O pedido deve ser feito junto da Segurança Social e implica inscrição no IEFP como pessoa desempregada. O prazo é particularmente importante. O subsídio de desemprego deve ser requerido nos 90 dias seguintes à data em que terminou a atividade profissional. Ultrapassar esse prazo pode levar à redução do período de atribuição do apoio.

Habitualmente, a entidade empregadora ou promotora do estágio emite a declaração de situação de desemprego necessária para instruir o processo. Também é importante confirmar se todos os descontos foram corretamente comunicados à Segurança Social. Em alguns casos, surgem erros administrativos ou falhas nos registos contributivos que podem atrasar o processo.

O que fazer antes do estágio terminar

Mesmo antes do último dia de estágio, existem alguns cuidados que podem evitar problemas posteriores. Convém confirmar se os descontos estão corretamente registados na Segurança Social Direta e guardar toda a documentação relacionada com o estágio.

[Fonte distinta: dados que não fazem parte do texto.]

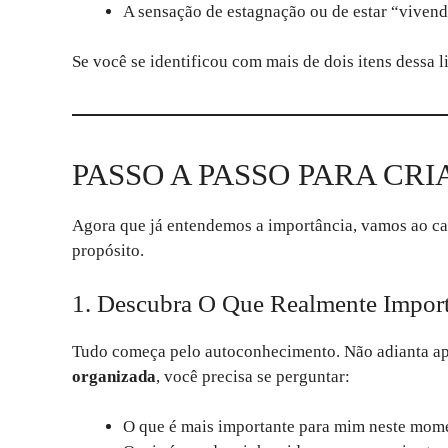
A sensação de estagnação ou de estar “vivend
Se você se identificou com mais de dois itens dessa l
PASSO A PASSO PARA CR
Agora que já entendemos a importância, vamos ao ca
propósito.
1. Descubra O Que Realmente Impor
Tudo começa pelo autoconhecimento. Não adianta ape
organizada
, você precisa se perguntar:
O que é mais importante para mim neste mom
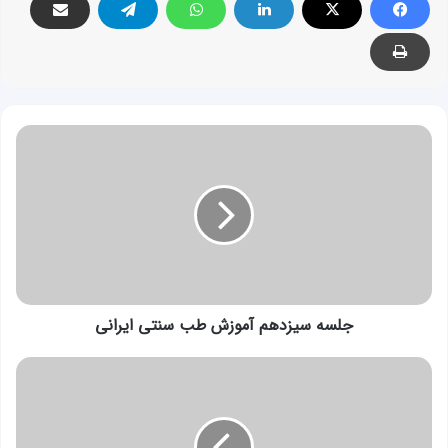
جلسه
سیزدهم
آموزش
طب
سنتی
ایرانی
جلسه سیزدهم آموزش طب سنتی ایرانی
جلسه
پانزدهم
آموزش
طب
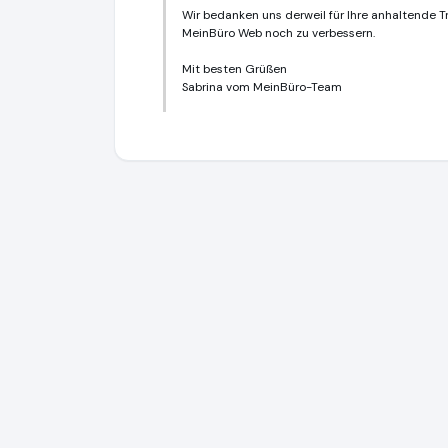
Wir bedanken uns derweil für Ihre anhaltende 
MeinBüro Web noch zu verbessern.
Mit besten Grüßen
Sabrina vom MeinBüro-Team
WISO MeinBüro
https://www.meinbuero.d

Também é aconselhável pedir esclarecimentos à entidade promotora sobre a emissão da declaração de desemprego e sobre a data efetiva de cessação da atividade. Ter documentos organizados acaba por poupar tempo, deslocações e algum desgaste mental desnecessário.

Fim do estágio e a proteção

Embora exista a ideia de que os estagiários ficam completamente desprotegidos quando termina o programa, a realidade pode ser diferente. Dependendo do histórico contributivo e do enquadramento do estágio, pode existir direito ao subsídio de desemprego, ao subsídio social de desemprego ou até a apoios subsequentes.

Por isso, o mais importante é confirmar os descontos efetuados, perceber qual o enquadramento legal do estágio e analisar cuidadosamente as condições exigidas pela Segurança Social.

Num mercado de trabalho onde muitas empresas continuam a tratar estágios como uma solução permanente de mão de obra barata com nomes motivacionais, conhecer os direitos disponíveis deixa de ser apenas prudência. Passa a ser sobrevivência administrativa.